Jovie as point man

We hope Chief Insp. Jovie Espenido takes President Rodrigo Duterte’s reminder about unlawful killings to heart when he is assigned to Iloilo City/province, which the President described is “the bedrock” of the illegal drug trade in the Visayas.

Whether that “bedrock” comment compares with the President’s description of Cebu as a “drug hot spot” in the Visayas is up for debate, but it is noticeable that Iloilo City is in fact a stronghold of the Liberal Party (LP), with Sen. Franklin Drilon among its leading lights.

Regardless, Espenido’s latest assignment would not have concerned Cebuanos or Cebu-based residents were it not for several things: he was raised in Cebu City and had expressed a desire to be assigned to Cebu where he can probably do a repeat of his end-game dealings with mayors in the province similar to what he did with the late Albuera mayor Rolando Espinosa and Ozamiz City mayor Reynaldo Parojinog.

It is these two cases that had President Rodrigo Duterte personally ordering his reassignment to Iloilo where a certain Mayor Jed Patrick Mabilog, who happens to be a second-degree cousin of Senator Drilon, is included in the President’s faulty drug watch list.
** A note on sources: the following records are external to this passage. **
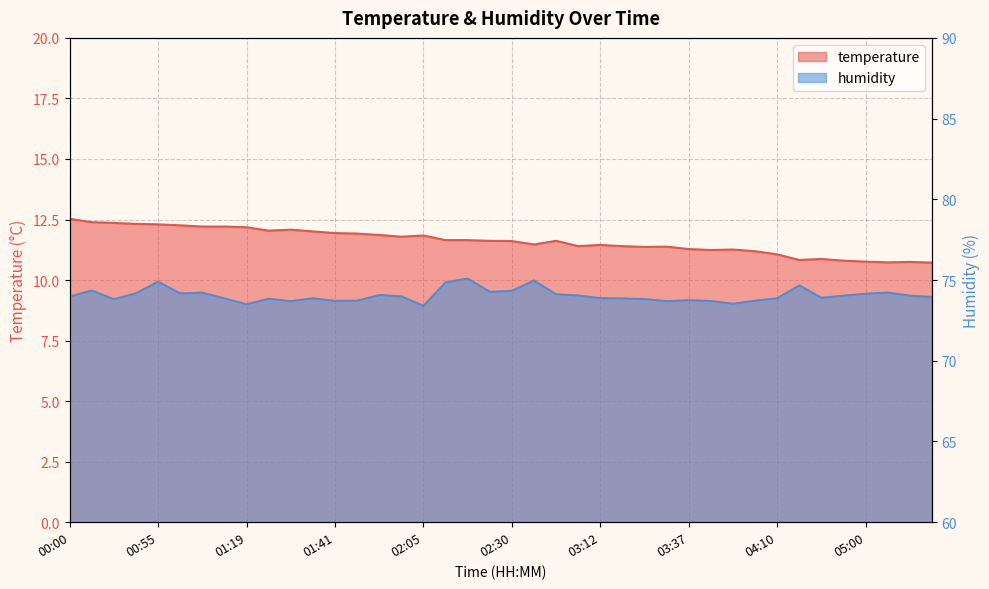

Reading right to left, list all the values displayed in this chart.

temperature: 05:08=10.7	05:05=10.8	05:03=10.7	05:00=10.8	04:51=10.8	04:43=10.9	04:32=10.8	04:10=11.1	03:51=11.2	03:45=11.3	03:39=11.2	03:37=11.3	03:26=11.4	03:20=11.4	03:18=11.4	03:12=11.4	03:07=11.4	02:55=11.6	02:38=11.5	02:30=11.6	02:21=11.6	02:16=11.7	02:13=11.7	02:05=11.8	02:00=11.8	01:54=11.9	01:43=11.9	01:41=11.9	01:35=12.0	01:32=12.1	01:27=12.0	01:19=12.2	01:09=12.2	01:06=12.2	01:01=12.3	00:55=12.3	00:30=12.3	00:27=12.4	00:19=12.4	00:00=12.5
humidity: 05:08=74.0	05:05=74.0	05:03=74.2	05:00=74.2	04:51=74.0	04:43=73.9	04:32=74.7	04:10=73.9	03:51=73.7	03:45=73.5	03:39=73.7	03:37=73.8	03:26=73.7	03:20=73.8	03:18=73.9	03:12=73.9	03:07=74.0	02:55=74.1	02:38=75.0	02:30=74.3	02:21=74.3	02:16=75.1	02:13=74.8	02:05=73.4	02:00=74.0	01:54=74.1	01:43=73.7	01:41=73.7	01:35=73.9	01:32=73.7	01:27=73.8	01:19=73.5	01:09=73.9	01:06=74.2	01:01=74.2	00:55=74.9	00:30=74.2	00:27=73.8	00:19=74.3	00:00=74.0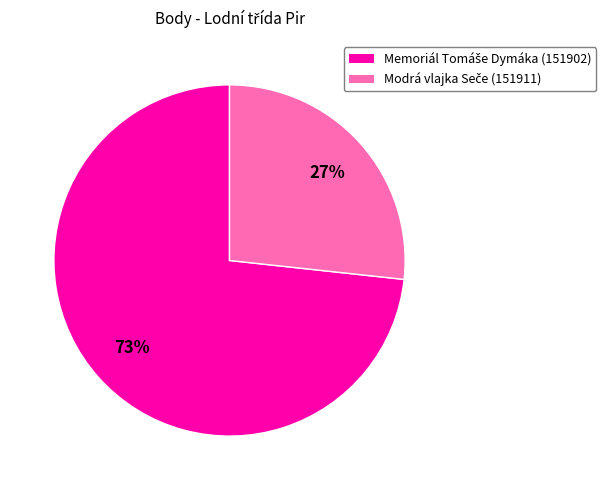

To the nearest percent, what is the average slice percentage?

50%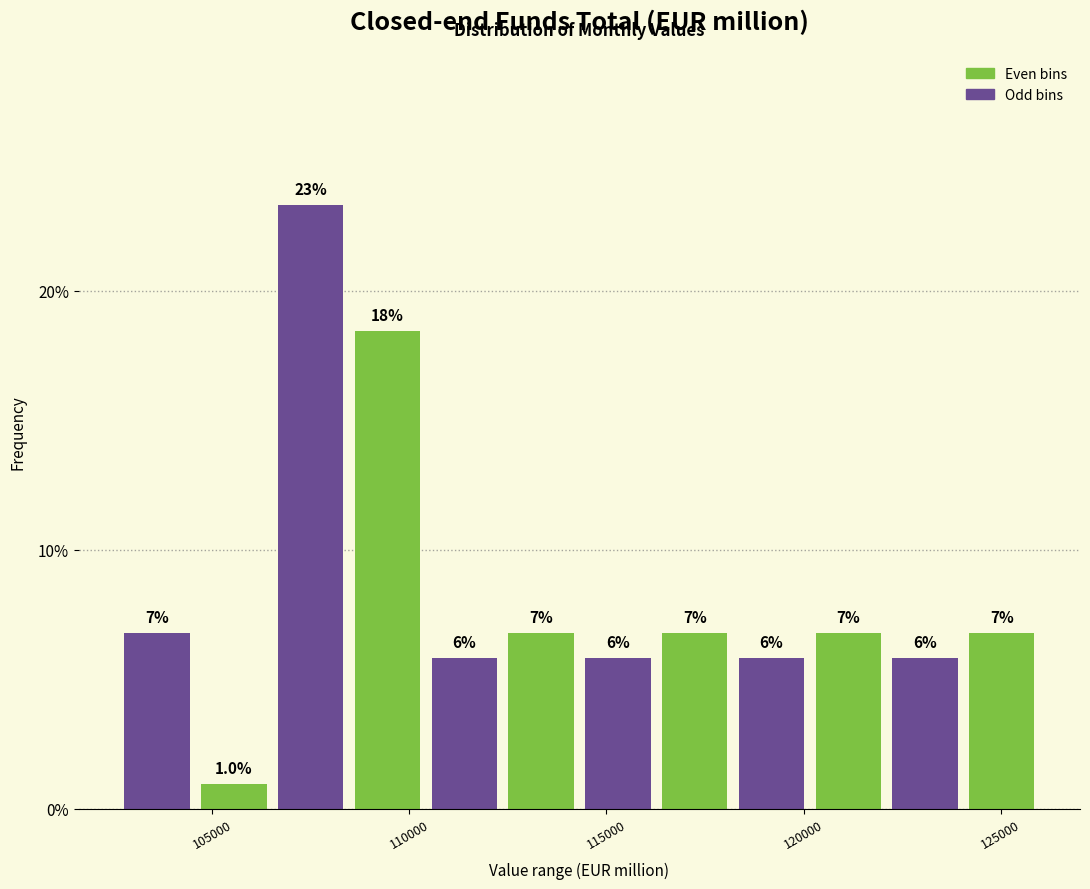

Read against the x-axis, roughly where is the centre of the tallest bar?

107500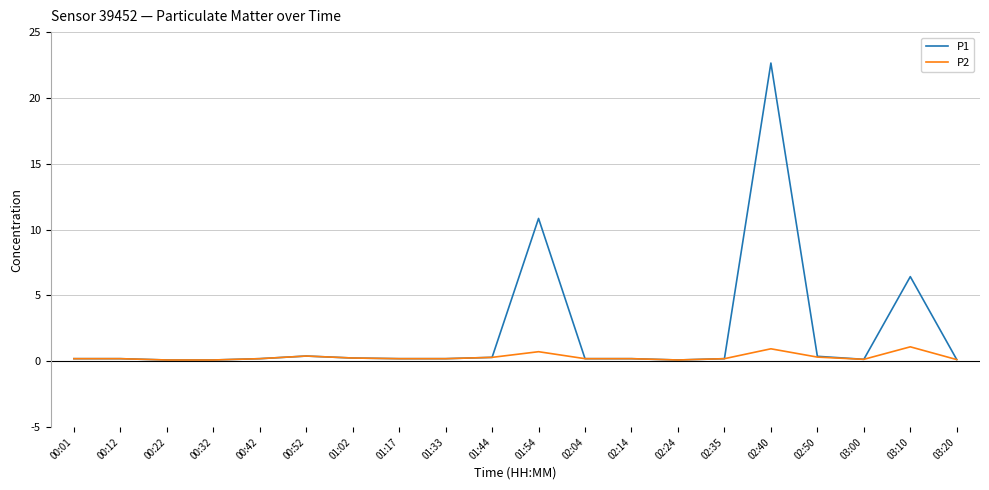

Which series changed the most between 01:02 and 01:54?

P1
And the implication of Espenido’s assignment to Iloilo was not lost on Mabilog, who welcomed his appointment and said he would cooperate with the police chief in ridding the city of illegal drug dealers.

It’s fruitless to speculate at this point what Espenido could have done if he were assigned in Cebu, in which he boasted that he could get rid of the drug problem in Talisay City or Daanbantayan town in one month.

Speaking of Daanbantayan, its town Mayor Vicente Loot, who was also included in the President’s drug watch list, said he would have preferred that Espenido be assigned in his town so he can be cleared of the President’s charge against him.

Loot won’t get that chance unless he actively pursues Espenido and asks him to put in a good word for him to the President. But since Loot couldn’t get past PNP Director General Ronald “Bato” dela Rosa, that possibility is moot and academic.

In that respect, both Loot and Mabilog are similar: the two mayors have been stripped of their powers to supervise and direct their police due to being in the President’s watch list, but Mabilog is now at the crosshairs while Loot remains largely inutile as far as police operations go.

Whatever happens, Filipinos hope and expect that Espenido would toe the line insofar as prosecution and the campaign against illegal drug dealers are concerned, whether they be mayors or the powers that be.

They don’t need Espenido to be the Palace “executioner” of drug-coddling public officials, even if President Duterte makes him out to be as one, but someone who can root out the drug problem from a law enforcement perspective without resorting to execution-style police operations.